(Dataset excerpts)
____________________

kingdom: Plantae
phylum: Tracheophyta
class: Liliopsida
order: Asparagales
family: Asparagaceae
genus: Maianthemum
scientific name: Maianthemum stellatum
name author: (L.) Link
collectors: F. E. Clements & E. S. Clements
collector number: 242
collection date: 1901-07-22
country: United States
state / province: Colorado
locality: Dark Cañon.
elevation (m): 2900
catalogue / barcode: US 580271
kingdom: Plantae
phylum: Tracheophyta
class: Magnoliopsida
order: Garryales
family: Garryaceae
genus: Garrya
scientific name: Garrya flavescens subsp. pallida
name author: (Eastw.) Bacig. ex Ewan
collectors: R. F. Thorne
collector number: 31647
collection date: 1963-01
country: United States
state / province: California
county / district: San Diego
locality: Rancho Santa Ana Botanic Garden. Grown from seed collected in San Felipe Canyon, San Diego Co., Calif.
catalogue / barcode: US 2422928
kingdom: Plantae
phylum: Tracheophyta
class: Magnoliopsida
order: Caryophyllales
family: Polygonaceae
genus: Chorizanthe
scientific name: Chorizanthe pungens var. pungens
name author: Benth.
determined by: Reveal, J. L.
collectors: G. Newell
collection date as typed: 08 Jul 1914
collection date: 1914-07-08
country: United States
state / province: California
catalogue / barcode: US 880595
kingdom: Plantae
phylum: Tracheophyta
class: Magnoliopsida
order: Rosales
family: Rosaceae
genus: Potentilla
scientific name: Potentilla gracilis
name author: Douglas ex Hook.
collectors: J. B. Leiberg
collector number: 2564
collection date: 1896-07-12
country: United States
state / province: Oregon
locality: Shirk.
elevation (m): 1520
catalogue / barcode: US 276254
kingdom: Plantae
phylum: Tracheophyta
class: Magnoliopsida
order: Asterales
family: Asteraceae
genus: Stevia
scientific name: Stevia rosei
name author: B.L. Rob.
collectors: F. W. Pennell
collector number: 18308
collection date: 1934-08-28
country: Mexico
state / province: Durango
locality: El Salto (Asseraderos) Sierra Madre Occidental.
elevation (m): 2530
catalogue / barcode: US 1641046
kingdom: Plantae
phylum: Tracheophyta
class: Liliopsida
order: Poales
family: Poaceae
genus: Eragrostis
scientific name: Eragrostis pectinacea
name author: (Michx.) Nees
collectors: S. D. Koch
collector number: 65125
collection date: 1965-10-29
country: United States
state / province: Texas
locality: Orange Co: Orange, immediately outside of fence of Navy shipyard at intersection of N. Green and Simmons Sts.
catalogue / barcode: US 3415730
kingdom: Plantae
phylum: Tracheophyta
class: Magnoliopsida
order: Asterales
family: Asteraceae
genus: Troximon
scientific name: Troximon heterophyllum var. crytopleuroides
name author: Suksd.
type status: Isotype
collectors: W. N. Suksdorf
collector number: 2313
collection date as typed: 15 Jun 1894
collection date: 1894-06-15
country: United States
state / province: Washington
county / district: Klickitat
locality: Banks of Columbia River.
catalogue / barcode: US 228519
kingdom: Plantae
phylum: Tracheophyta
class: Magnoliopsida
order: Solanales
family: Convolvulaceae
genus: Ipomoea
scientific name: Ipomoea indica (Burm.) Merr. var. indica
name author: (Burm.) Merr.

____________________

WORK TO DO: Transcribe every line of the records above word for word, keeping each field name and value as it appears.

RESULT:
kingdom: Plantae
phylum: Tracheophyta
class: Liliopsida
order: Asparagales
family: Asparagaceae
genus: Maianthemum
scientific name: Maianthemum stellatum
name author: (L.) Link
collectors: F. E. Clements & E. S. Clements
collector number: 242
collection date: 1901-07-22
country: United States
state / province: Colorado
locality: Dark Cañon.
elevation (m): 2900
catalogue / barcode: US 580271
kingdom: Plantae
phylum: Tracheophyta
class: Magnoliopsida
order: Garryales
family: Garryaceae
genus: Garrya
scientific name: Garrya flavescens subsp. pallida
name author: (Eastw.) Bacig. ex Ewan
collectors: R. F. Thorne
collector number: 31647
collection date: 1963-01
country: United States
state / province: California
county / district: San Diego
locality: Rancho Santa Ana Botanic Garden. Grown from seed collected in San Felipe Canyon, San Diego Co., Calif.
catalogue / barcode: US 2422928
kingdom: Plantae
phylum: Tracheophyta
class: Magnoliopsida
order: Caryophyllales
family: Polygonaceae
genus: Chorizanthe
scientific name: Chorizanthe pungens var. pungens
name author: Benth.
determined by: Reveal, J. L.
collectors: G. Newell
collection date as typed: 08 Jul 1914
collection date: 1914-07-08
country: United States
state / province: California
catalogue / barcode: US 880595
kingdom: Plantae
phylum: Tracheophyta
class: Magnoliopsida
order: Rosales
family: Rosaceae
genus: Potentilla
scientific name: Potentilla gracilis
name author: Douglas ex Hook.
collectors: J. B. Leiberg
collector number: 2564
collection date: 1896-07-12
country: United States
state / province: Oregon
locality: Shirk.
elevation (m): 1520
catalogue / barcode: US 276254
kingdom: Plantae
phylum: Tracheophyta
class: Magnoliopsida
order: Asterales
family: Asteraceae
genus: Stevia
scientific name: Stevia rosei
name author: B.L. Rob.
collectors: F. W. Pennell
collector number: 18308
collection date: 1934-08-28
country: Mexico
state / province: Durango
locality: El Salto (Asseraderos) Sierra Madre Occidental.
elevation (m): 2530
catalogue / barcode: US 1641046
kingdom: Plantae
phylum: Tracheophyta
class: Liliopsida
order: Poales
family: Poaceae
genus: Eragrostis
scientific name: Eragrostis pectinacea
name author: (Michx.) Nees
collectors: S. D. Koch
collector number: 65125
collection date: 1965-10-29
country: United States
state / province: Texas
locality: Orange Co: Orange, immediately outside of fence of Navy shipyard at intersection of N. Green and Simmons Sts.
catalogue / barcode: US 3415730
kingdom: Plantae
phylum: Tracheophyta
class: Magnoliopsida
order: Asterales
family: Asteraceae
genus: Troximon
scientific name: Troximon heterophyllum var. crytopleuroides
name author: Suksd.
type status: Isotype
collectors: W. N. Suksdorf
collector number: 2313
collection date as typed: 15 Jun 1894
collection date: 1894-06-15
country: United States
state / province: Washington
county / district: Klickitat
locality: Banks of Columbia River.
catalogue / barcode: US 228519
kingdom: Plantae
phylum: Tracheophyta
class: Magnoliopsida
order: Solanales
family: Convolvulaceae
genus: Ipomoea
scientific name: Ipomoea indica (Burm.) Merr. var. indica
name author: (Burm.) Merr.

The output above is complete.